◆ Exercise details ◆
Rewrite the material starting at the line containing "collectors: J. Sims" and ending at the line containing "locality: Mossy point", changing "state / province" to "region" and leaving all else the same.

◆ Data listing ◆
-- start --

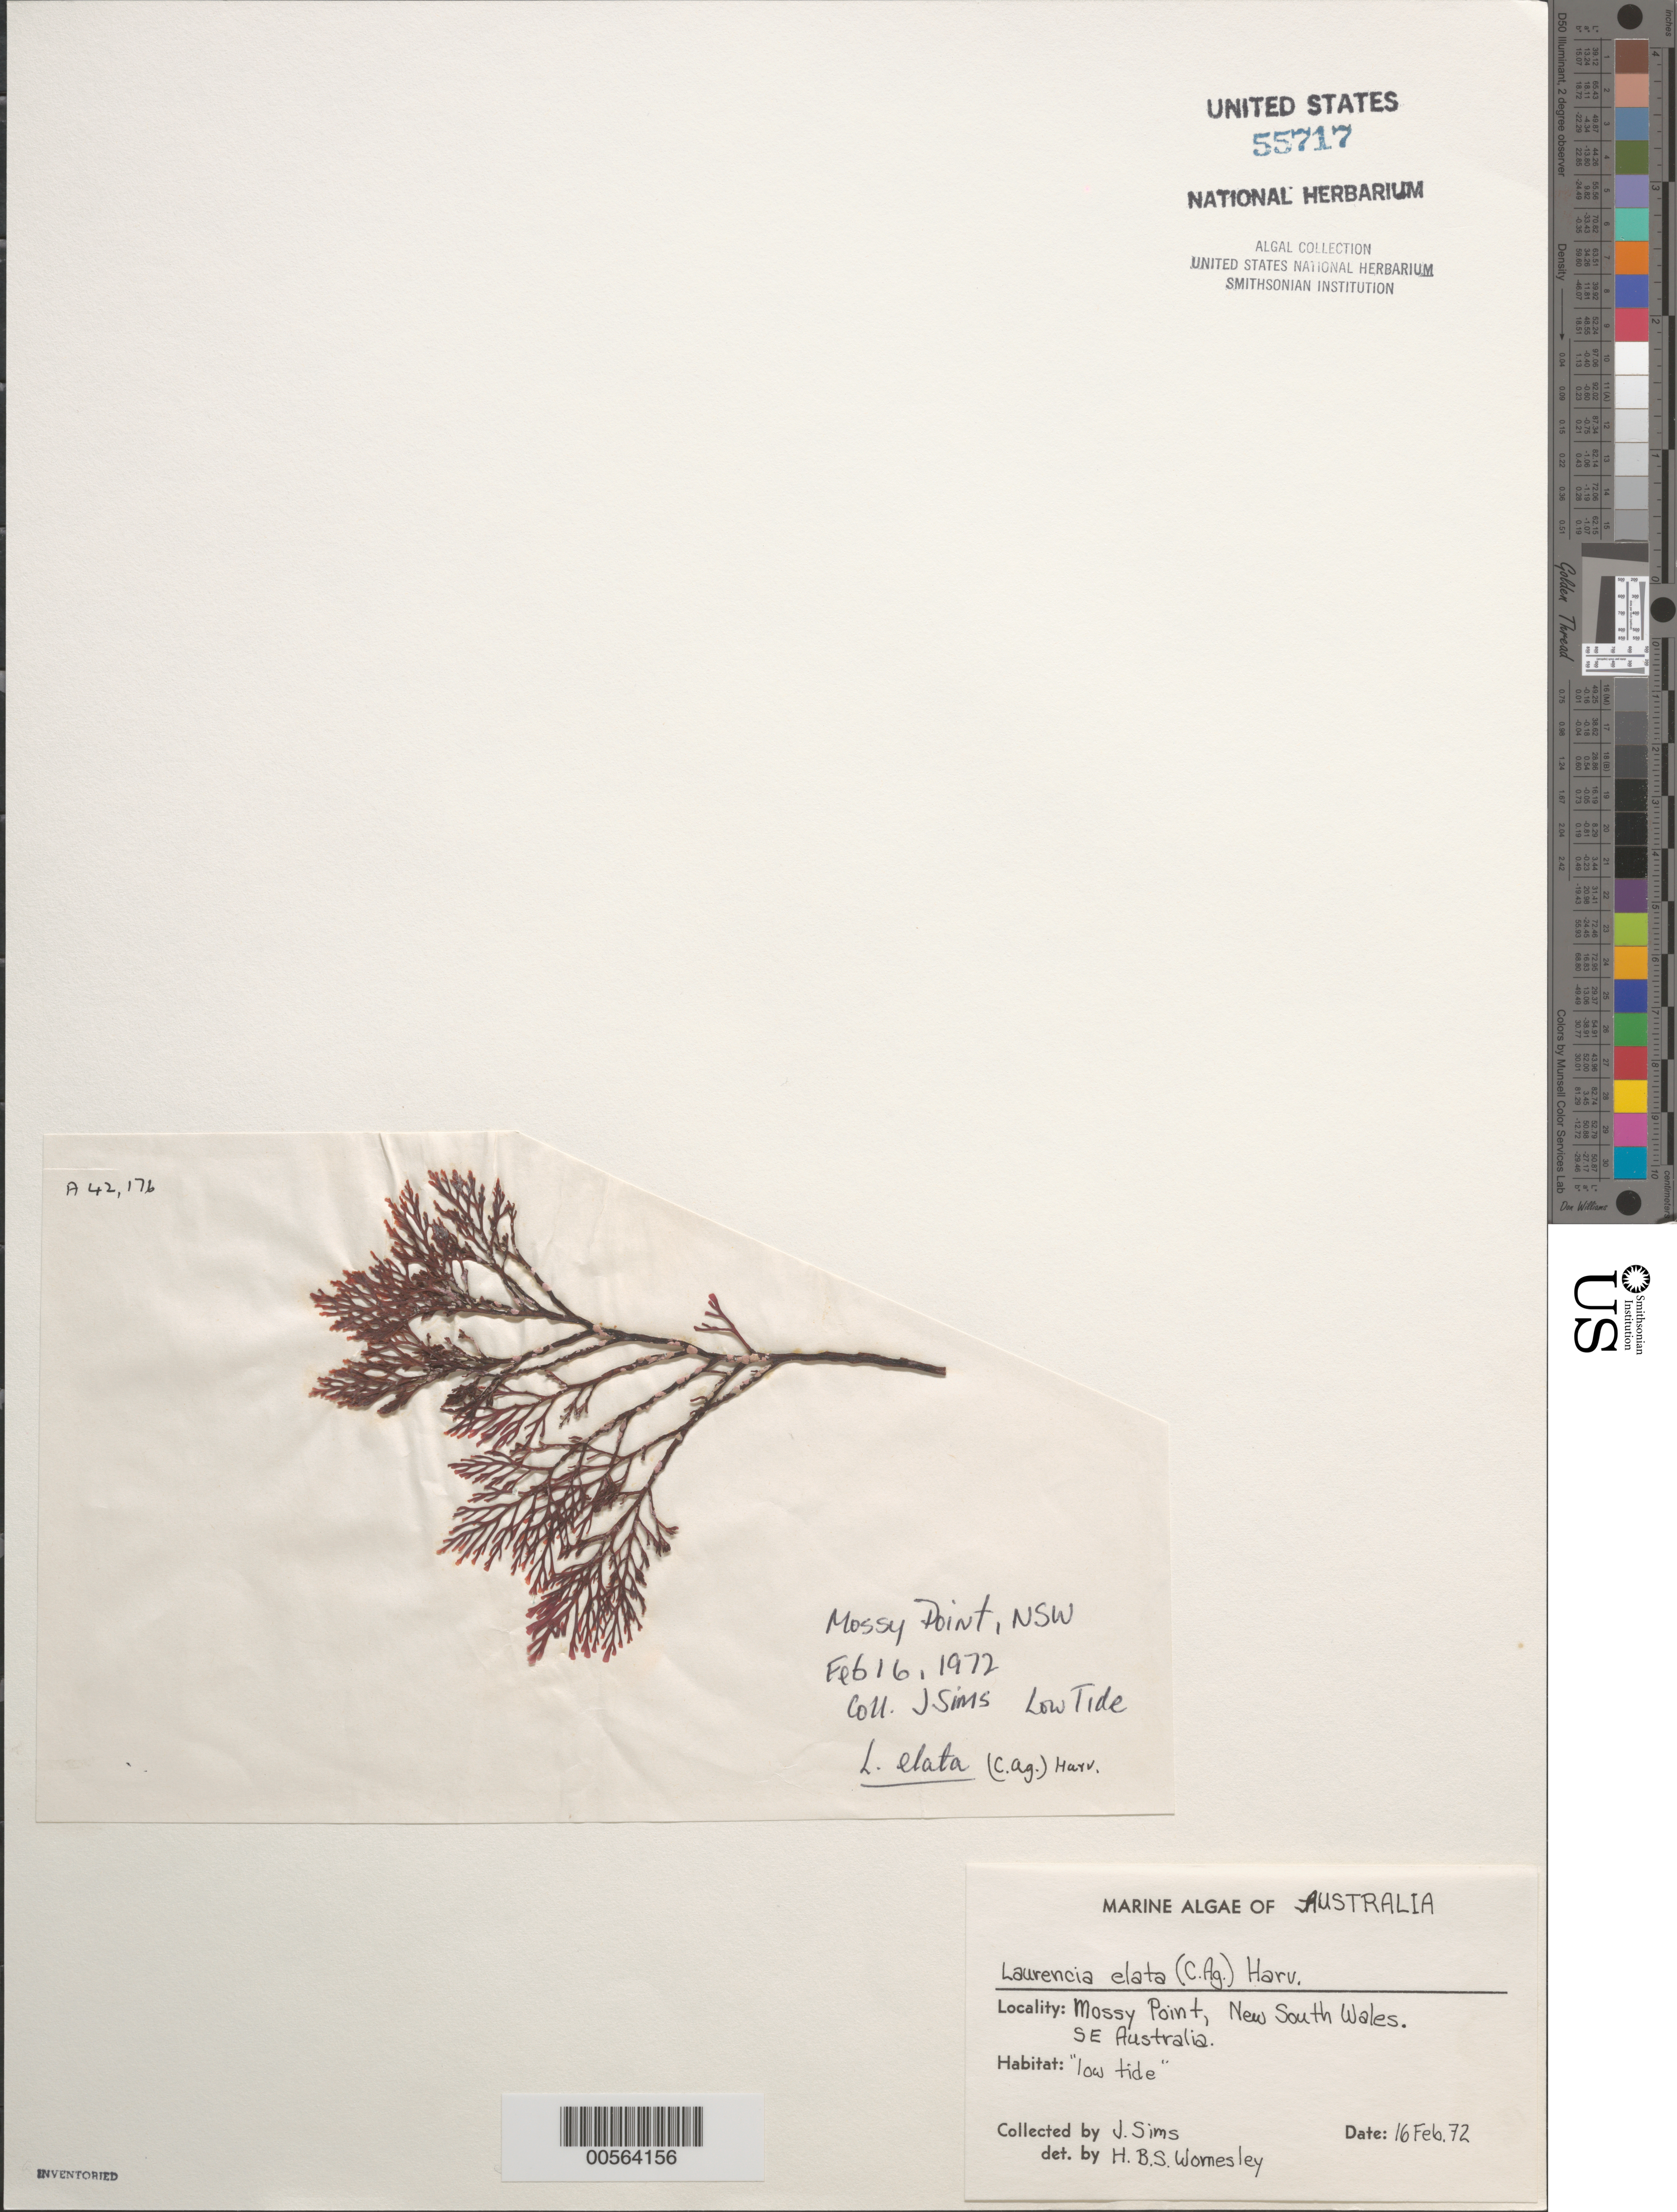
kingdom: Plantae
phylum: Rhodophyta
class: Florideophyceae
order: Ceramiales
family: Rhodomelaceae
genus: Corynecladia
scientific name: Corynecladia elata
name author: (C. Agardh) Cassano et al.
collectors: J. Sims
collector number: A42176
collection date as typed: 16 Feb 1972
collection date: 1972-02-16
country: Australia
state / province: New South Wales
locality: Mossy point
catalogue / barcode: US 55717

-- end --
-- start --

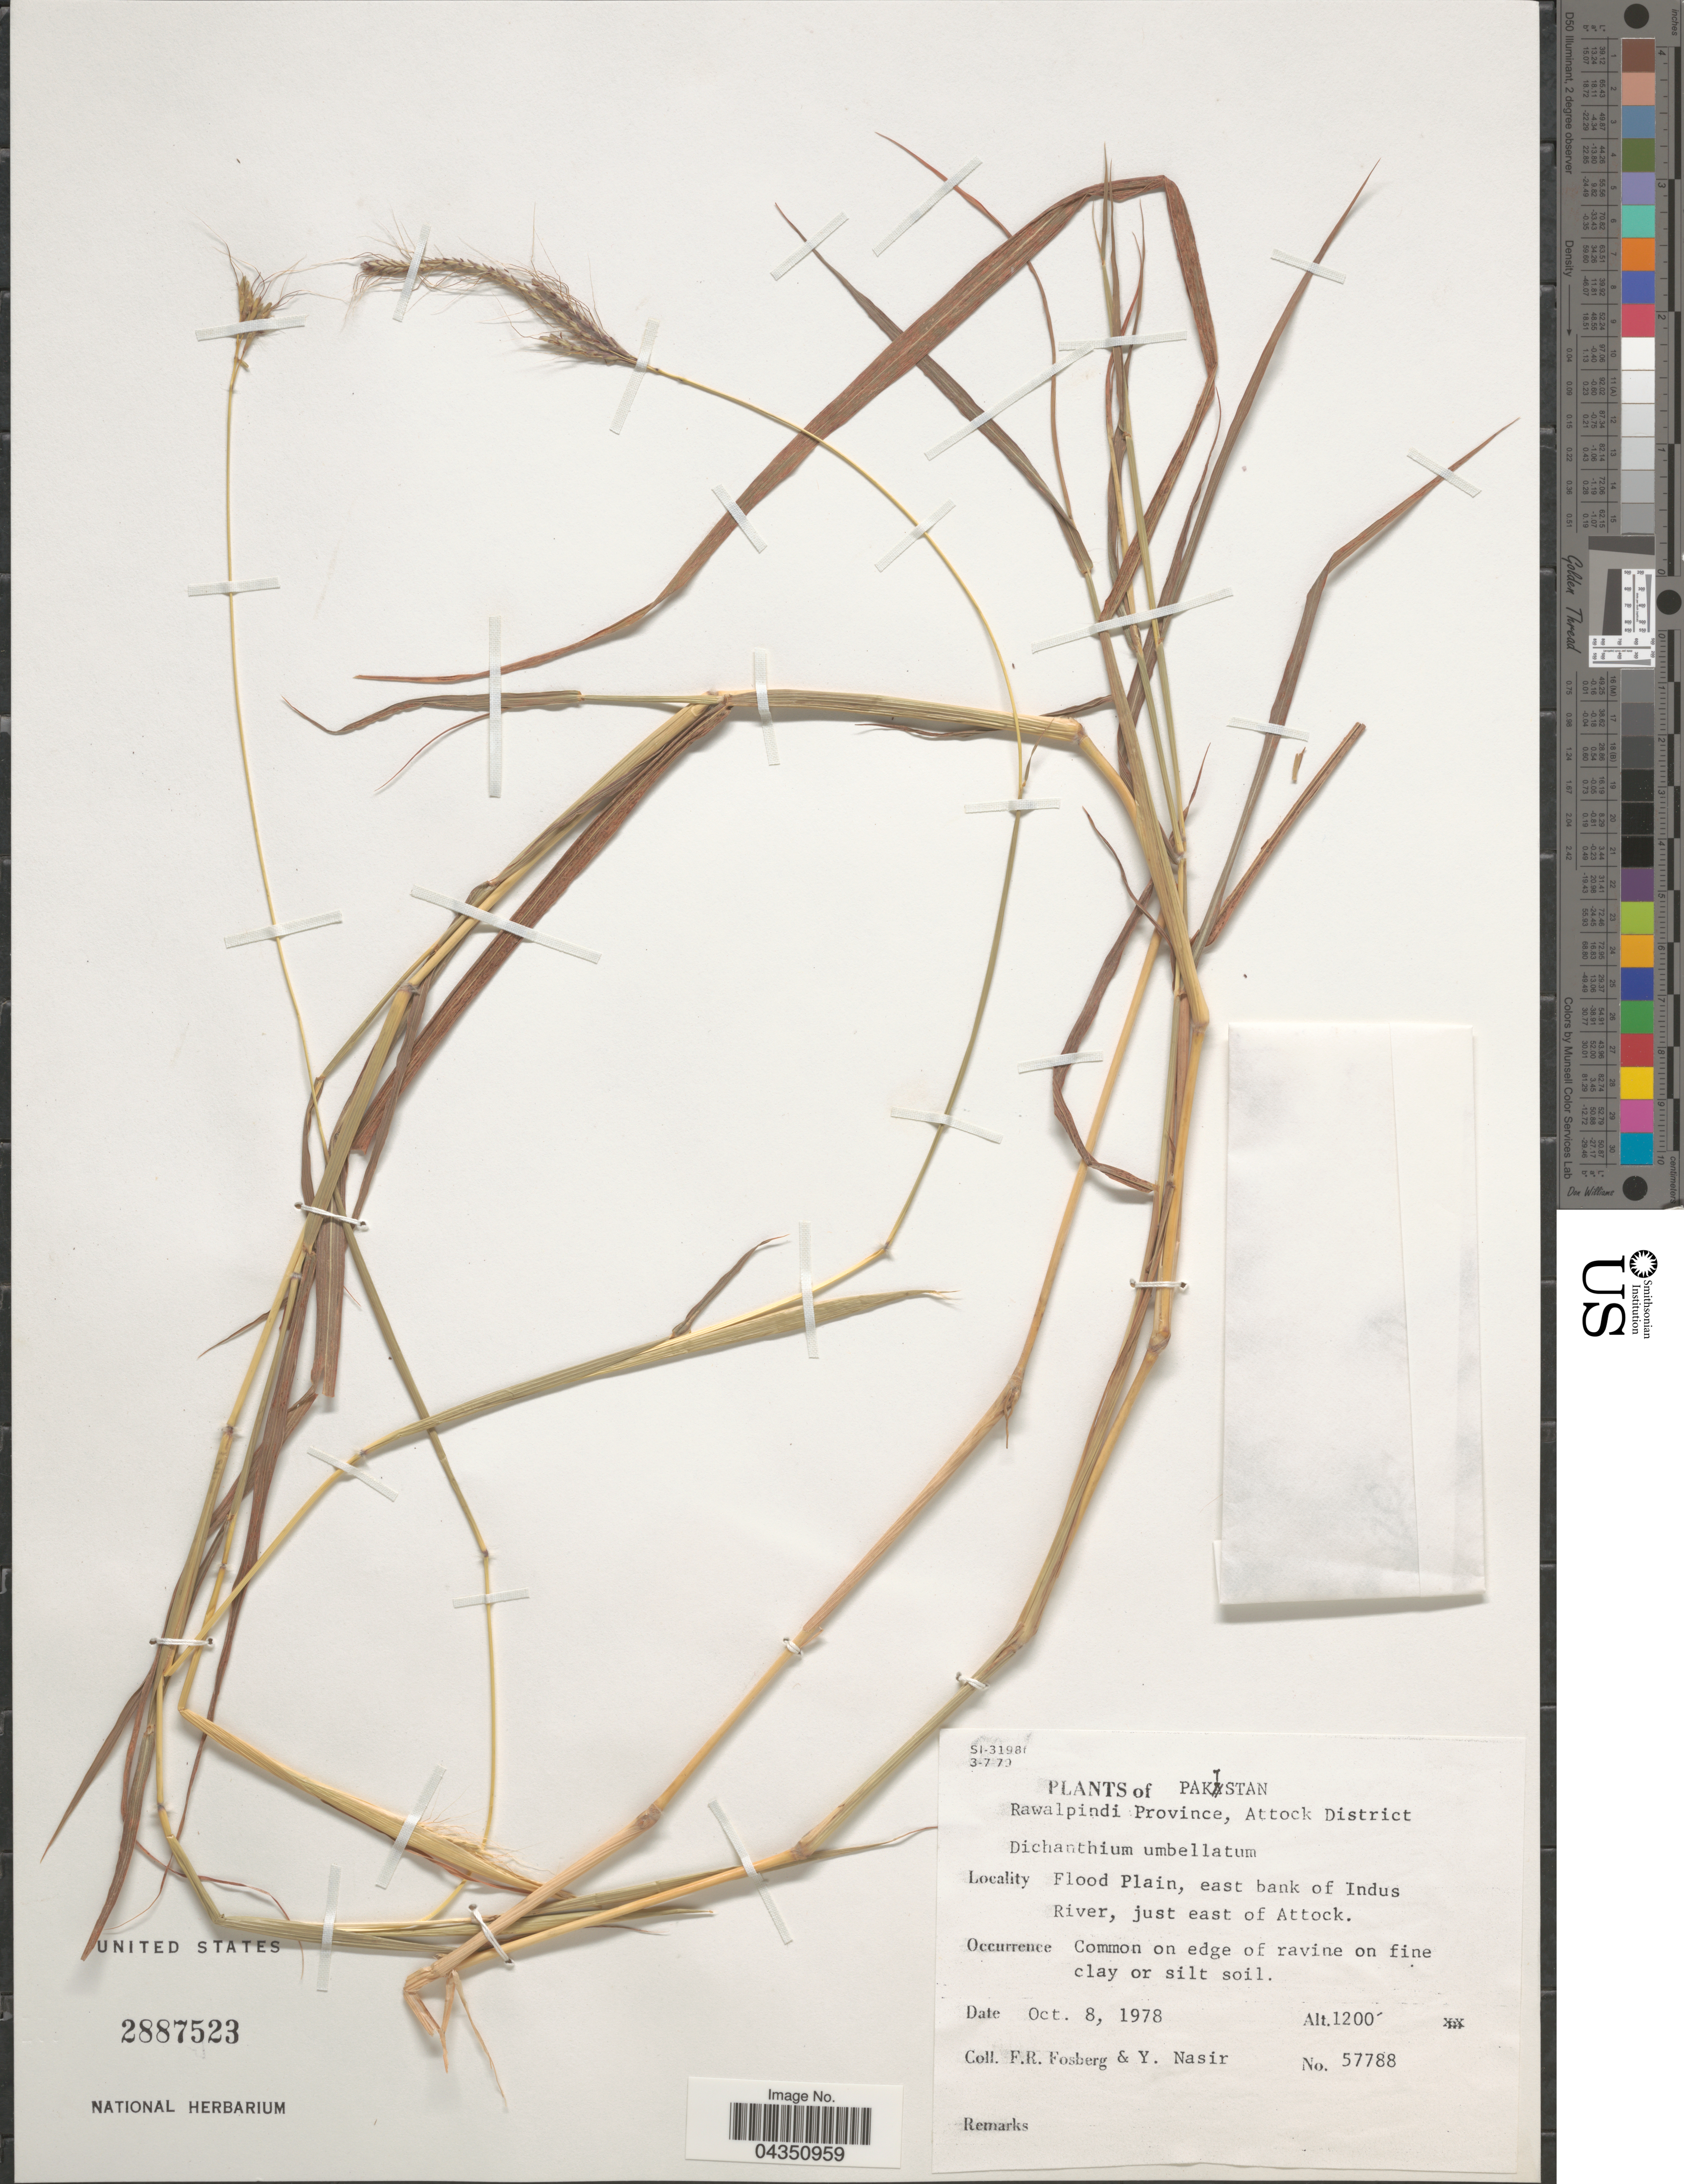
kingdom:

-- end --

◆ Complete answer ◆
collectors: J. Sims
collector number: A42176
collection date as typed: 16 Feb 1972
collection date: 1972-02-16
country: Australia
region: New South Wales
locality: Mossy point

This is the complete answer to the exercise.